The European Space Agency said Thursday that it will no longer attempt to send the ExoMars rover aloft this year on a Russian rocket and may now have to strip out the mission's many Russian components.

A launch with Russia’s state space corporation, Roscosmos, is now “practically impossible but also politically impossible,” the agency’s director, Josef Aschbacher, said. “This year, the launch is gone.”

Like trying to untangle spaghetti, experts will now try and figure out how to do without the Russian technology that's woven into the mission. A heater that was meant to keep the rover from freezing on Mars is, for example, Russian.

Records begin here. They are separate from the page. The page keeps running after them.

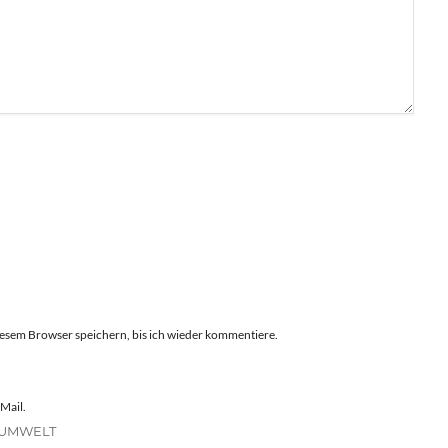
esem Browser speichern, bis ich wieder kommentiere.
Mail.
 UMWELT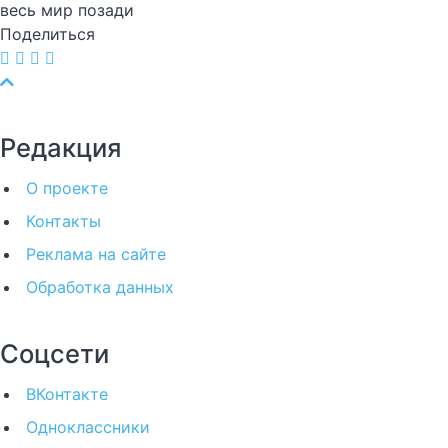
весь мир позади
Поделиться
Редакция
О проекте
Контакты
Реклама на сайте
Обработка данных
Соцсети
ВКонтакте
Одноклассники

So, too, is the bulk of the mission's Kazachok landing platform, which means "little Cossack" in Russian. The largely European six-wheeled rover was meant to roll off that platform onto the Martian surface.

In an interview with The Associated Press, Aschbacher said the space agency will now sift “bit by bit and component by component” through the mission, to determine how much time is needed “to really do it without the Russians.” Alternatives might be sourced from Europe and with the help of NASA, he said.

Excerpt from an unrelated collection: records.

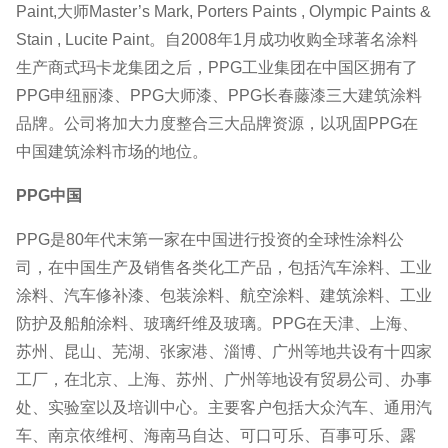
Paint,大师Master’s Mark, Porters Paints , Olympic Paints &
Stain , Lucite Paint。自2008年1月成功收购全球著名涂料
生产商式玛卡龙集团之后，PPG工业集团在中国区拥有了
PPG申纽丽漆、PPG大师漆、PPG长春藤漆三大建筑涂料
品牌。公司将加大力度整合三大品牌资源，以巩固PPG在
中国建筑涂料市场的地位。
PPG中国
PPG是80年代末第一家在中国进行投资的全球性涂料公
司，在中国生产及销售各类化工产品，包括汽车涂料、工业
涂料、汽车修补漆、包装涂料、航空涂料、建筑涂料、工业
防护及船舶涂料、玻璃纤维及玻璃。PPG在天津、上海、
苏州、昆山、芜湖、张家港、淄博、广州等地共设有十四家
工厂，在北京、上海、苏州、广州等地设有贸易公司、办事
处、实验室以及培训中心。主要客户包括大众汽车、通用汽
车、南京依维柯、海南马自达、可口可乐、百事可乐、露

Because of the Russian invasion, “we need to untangle all this cooperation which we had, and this is a very complex process, a painful one I can also tell you, but also a very complex one, and we have to do it,” he said.

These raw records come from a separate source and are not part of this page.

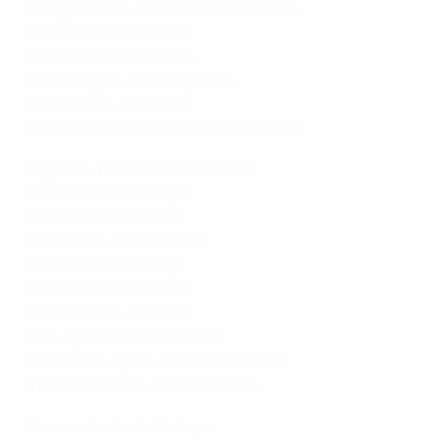
B2
Inglaterra 5-0 República da Irlanda
B2
Finlândia 0-2 Grécia
B3
Áustria 1-1 Eslovénia
B3
Noruega 5-0 Cazaquistão
C4
Letónia 1-2 Arménia
C4
Macedónia do Norte 1-0 Ilhas Faroé
Segunda-feira, 18 de Novembro
A1
Croácia 1-1 Portugal
A1
Polónia 1-2 Escócia
A4
Sérvia 0-0 Dinamarca
A4
Espanha 3-2 Suíça
C2
Kosovo 1-0 Lituânia
C2
Roménia 4-1 Chipre
C3
Bulgária 1-1 Bielorrússia
C3
Luxemburgo 2-2 Irlanda do Norte
D1
Liechtenstein 1-3 San Marino
Resumo: Croácia 1-1 Portugal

He described the breakdown of cooperation as “a wake up call” for Europe to further develop its own space technologies.

“We need to make sure that we have our independent access to space,” he said.

Because of their respective orbits around the Sun, Mars is only readily reachable from Earth every two years. The earliest next launch window would be 2024. But if sanctions on Russia haven’t been lifted by then, enabling ESA cooperation with Roscosmos to resume, then that window could be missed, too.

The earliest a fully European or Europe-NASA version of the ExoMars rover could be launched would be 2026 or, failing that, 2028, Aschbacher said.

The rover itself is named Rosalind Franklin and equipped with a drill, to search for signs of life at depths up to two meters (6 feet) below the Martian surface, where they could be well preserved — if they exist.

The ESA had previously said that the mission was “very unlikely" because of Russia's war against Ukraine. The decision to suspend cooperation with Roscosmos was taken by ESA’s ruling council at a meeting in Paris.

“We deeply deplore the human casualties and tragic consequences of the aggression towards Ukraine,” an ESA statement said. “While recognizing the impact on scientific exploration of space, ESA is fully aligned with the sanctions imposed on Russia by its member states.”

The ExoMars mission has already been pushed back from 2020, because of the coronavirus pandemic and the need for more tests on the spacecraft.

The mission was to have blasted off on a Russian Proton-M rocket from the Baikonur launch site in Kazakhstan in September, and had been scheduled to land on the red planet some nine months later.

Already on Mars are NASA’s Perseverance rover and China’s first Mars rover, Zhurong, named after the Chinese god of fire. Both landed on the red planet last year. Two other NASA spacecraft are still active on the surface: Curiosity and InSight.